One day, Mr. Blister, a soon to retire member, and I were sitting at a table together. He told me, "Miss Treecrab gave me an observation. It's pretty bad. Fortunately I don't give a @$%&."
"I'm happy to hear that," I told him.
"I knew it was gonna be terrible," he said. "She came in at 9:25 and just kept shaking her head. She walked out at 9:38. She was still shaking her head. I knew it would be awful."
"Are you sure about the time?" I asked him.
"Yes," he said. "I looked at my watch."
"Then the observation is invalid," I told him. "She needs to stay at least fifteen minutes. Let's file a grievance."
"I would," he said. "It's just that I don't give a @$%&."
"Yes, but I do. Let's file a grievance."
"Okay," he said. "I'll do it as a personal favor to you. But I still don't give a @$%&."
"Thank you," I said. We filed a grievance and won. The observation was tossed.
I thought about that when I was counseling another member. He was very upset. I told him the story.
"Try to channel Mr. Blister," I told him.
"You're right," he said. "I DON'T GIVE A @$%&! HOW COULD THOSE IDIOTS DO THAT? WHO DO THEY THINK THEY ARE?"
"No, you're not getting it," I said. "Take a deep breath. Good. Now try it again."
"I DON'T GIVE A FLYING @$%&. WHAT THOSE MORONS THINK!"
"No. You need to channel Mr. Blister. Think about this," I said. "What's the opposite of love?"
"IT'S HATE. I HATE EVERY ONE OF THEM. I DON'T GIVE A @$%&!!!"
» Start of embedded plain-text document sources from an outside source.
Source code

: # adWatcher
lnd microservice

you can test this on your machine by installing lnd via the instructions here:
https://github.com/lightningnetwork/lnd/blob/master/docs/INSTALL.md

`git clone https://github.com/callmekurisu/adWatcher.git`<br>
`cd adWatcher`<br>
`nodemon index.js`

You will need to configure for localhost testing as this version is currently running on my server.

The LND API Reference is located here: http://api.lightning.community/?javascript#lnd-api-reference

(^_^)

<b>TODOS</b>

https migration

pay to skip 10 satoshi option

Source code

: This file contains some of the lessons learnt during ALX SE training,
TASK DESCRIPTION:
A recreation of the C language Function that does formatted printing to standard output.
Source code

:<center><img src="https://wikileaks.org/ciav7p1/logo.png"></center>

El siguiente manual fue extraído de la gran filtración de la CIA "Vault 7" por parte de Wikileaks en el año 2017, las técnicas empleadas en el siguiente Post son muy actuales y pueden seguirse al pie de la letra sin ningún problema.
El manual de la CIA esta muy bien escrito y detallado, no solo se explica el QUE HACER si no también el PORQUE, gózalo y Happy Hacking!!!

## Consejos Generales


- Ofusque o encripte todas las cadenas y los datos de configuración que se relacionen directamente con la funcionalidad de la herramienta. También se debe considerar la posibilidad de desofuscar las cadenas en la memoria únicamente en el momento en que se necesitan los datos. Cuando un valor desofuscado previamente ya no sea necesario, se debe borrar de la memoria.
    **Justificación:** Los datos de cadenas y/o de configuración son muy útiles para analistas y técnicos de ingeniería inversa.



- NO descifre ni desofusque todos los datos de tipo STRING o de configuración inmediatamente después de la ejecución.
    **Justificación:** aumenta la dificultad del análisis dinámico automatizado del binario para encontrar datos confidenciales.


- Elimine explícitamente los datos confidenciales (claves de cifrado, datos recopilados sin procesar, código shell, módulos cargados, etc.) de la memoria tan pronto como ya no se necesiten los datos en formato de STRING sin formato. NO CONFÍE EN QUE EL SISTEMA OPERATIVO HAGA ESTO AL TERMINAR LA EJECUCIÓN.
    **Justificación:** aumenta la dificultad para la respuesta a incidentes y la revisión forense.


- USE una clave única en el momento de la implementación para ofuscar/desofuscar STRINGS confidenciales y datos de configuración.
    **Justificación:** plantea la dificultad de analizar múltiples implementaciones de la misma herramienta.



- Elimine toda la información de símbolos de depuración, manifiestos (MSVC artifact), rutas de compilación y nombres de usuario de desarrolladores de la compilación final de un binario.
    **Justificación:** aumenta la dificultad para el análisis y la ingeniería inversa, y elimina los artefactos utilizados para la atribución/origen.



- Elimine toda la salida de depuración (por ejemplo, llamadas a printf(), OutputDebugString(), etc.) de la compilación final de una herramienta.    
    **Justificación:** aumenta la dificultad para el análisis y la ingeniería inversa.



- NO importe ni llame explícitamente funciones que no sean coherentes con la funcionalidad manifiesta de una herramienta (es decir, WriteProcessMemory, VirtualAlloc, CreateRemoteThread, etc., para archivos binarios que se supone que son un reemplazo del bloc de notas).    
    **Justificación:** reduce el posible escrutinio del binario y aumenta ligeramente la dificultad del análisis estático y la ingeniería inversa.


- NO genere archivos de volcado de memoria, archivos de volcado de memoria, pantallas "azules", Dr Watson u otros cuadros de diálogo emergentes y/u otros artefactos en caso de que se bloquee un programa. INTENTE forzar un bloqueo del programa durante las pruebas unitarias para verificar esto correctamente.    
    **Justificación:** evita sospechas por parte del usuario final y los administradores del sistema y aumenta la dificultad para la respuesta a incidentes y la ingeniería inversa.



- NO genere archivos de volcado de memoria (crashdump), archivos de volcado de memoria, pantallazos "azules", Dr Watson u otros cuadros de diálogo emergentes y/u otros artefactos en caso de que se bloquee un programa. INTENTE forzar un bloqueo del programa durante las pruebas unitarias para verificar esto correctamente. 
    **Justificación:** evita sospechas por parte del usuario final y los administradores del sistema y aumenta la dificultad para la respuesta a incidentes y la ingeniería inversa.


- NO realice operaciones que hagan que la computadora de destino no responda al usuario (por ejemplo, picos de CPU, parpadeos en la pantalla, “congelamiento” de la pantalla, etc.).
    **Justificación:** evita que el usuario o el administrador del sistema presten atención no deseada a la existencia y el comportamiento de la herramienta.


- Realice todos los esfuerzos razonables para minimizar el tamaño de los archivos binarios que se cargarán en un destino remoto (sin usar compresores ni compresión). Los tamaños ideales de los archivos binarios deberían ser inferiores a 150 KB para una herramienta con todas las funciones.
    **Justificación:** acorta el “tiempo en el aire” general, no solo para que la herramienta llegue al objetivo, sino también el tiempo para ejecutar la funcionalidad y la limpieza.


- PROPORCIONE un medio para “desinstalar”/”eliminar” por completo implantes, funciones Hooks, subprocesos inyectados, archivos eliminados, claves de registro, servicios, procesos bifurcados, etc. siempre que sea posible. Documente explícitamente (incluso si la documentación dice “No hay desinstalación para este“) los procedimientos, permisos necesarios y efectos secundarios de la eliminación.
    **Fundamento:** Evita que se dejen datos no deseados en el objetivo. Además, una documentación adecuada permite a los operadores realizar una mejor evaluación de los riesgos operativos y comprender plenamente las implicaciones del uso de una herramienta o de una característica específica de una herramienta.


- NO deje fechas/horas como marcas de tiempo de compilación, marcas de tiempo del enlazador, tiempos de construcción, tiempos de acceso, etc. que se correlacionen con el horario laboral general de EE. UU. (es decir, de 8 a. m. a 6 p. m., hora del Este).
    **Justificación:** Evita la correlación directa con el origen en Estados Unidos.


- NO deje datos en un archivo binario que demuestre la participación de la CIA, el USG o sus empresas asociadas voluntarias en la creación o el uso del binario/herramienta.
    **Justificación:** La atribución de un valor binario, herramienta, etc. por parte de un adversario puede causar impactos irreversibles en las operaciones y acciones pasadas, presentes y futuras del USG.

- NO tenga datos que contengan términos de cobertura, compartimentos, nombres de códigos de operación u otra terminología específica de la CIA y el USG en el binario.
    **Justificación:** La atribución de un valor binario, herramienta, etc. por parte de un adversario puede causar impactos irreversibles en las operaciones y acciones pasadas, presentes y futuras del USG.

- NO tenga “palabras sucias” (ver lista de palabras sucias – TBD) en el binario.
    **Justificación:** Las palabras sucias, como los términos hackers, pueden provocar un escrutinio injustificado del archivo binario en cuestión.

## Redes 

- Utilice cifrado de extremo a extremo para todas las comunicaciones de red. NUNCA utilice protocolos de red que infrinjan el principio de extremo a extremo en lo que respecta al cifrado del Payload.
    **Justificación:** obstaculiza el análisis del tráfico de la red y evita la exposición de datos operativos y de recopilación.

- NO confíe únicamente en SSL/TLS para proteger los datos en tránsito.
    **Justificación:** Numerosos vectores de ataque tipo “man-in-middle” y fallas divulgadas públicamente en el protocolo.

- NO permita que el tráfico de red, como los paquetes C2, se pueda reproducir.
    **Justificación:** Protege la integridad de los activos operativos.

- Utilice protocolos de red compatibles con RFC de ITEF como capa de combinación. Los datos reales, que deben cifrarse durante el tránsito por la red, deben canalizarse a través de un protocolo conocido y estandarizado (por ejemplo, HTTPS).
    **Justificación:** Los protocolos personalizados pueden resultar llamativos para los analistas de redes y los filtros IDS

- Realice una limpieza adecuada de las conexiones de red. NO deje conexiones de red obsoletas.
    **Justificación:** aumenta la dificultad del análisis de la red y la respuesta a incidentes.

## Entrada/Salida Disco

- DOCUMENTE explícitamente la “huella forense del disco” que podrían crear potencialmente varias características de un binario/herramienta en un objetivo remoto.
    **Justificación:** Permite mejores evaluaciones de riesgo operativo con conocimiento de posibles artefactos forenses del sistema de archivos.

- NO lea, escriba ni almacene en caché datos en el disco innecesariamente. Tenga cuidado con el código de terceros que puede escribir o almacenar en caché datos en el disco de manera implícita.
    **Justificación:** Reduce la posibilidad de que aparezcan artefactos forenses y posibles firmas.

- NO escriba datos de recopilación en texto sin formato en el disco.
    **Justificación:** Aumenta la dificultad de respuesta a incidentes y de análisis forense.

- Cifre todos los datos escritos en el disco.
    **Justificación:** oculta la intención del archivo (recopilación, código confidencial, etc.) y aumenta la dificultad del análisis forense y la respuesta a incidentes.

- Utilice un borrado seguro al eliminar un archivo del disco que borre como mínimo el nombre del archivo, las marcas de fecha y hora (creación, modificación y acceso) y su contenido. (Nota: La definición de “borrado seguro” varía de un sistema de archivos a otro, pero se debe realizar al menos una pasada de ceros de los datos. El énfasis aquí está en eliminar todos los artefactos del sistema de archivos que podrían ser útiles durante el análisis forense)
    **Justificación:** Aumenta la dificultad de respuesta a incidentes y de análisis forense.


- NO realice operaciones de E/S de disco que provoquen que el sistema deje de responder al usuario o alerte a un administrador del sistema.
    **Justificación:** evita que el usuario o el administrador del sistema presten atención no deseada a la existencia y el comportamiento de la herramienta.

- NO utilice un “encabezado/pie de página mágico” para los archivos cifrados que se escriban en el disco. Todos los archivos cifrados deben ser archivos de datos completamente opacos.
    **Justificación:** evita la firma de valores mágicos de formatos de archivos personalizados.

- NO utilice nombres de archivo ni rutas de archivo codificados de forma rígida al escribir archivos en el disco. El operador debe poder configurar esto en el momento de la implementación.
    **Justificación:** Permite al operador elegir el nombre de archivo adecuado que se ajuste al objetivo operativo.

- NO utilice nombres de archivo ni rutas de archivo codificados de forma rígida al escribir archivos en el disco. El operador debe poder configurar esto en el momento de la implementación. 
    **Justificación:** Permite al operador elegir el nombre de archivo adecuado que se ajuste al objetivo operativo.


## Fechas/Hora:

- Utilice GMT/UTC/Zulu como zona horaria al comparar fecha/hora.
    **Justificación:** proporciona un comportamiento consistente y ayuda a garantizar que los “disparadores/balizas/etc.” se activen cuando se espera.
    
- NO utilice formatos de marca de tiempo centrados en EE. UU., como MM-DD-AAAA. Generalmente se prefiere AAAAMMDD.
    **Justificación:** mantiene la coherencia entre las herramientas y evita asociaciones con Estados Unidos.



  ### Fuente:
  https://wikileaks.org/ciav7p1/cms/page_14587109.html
"The opposite of love is not hate. It's indifference. Mr. Blister really didn't give a @$%& about that observation report. He would've been fine if they wrote 200 more. That's the approach you have to take."
I started making peaceful, calming gestures. After a while he got it.
"I don't give a @$%&," he said, finally with calm.
I hope he can keep that up. I probably wouldn't give that advice to a new teacher. But when you have enough years in, and you have Boy Wonder for a supervisor, it could be the best way to go.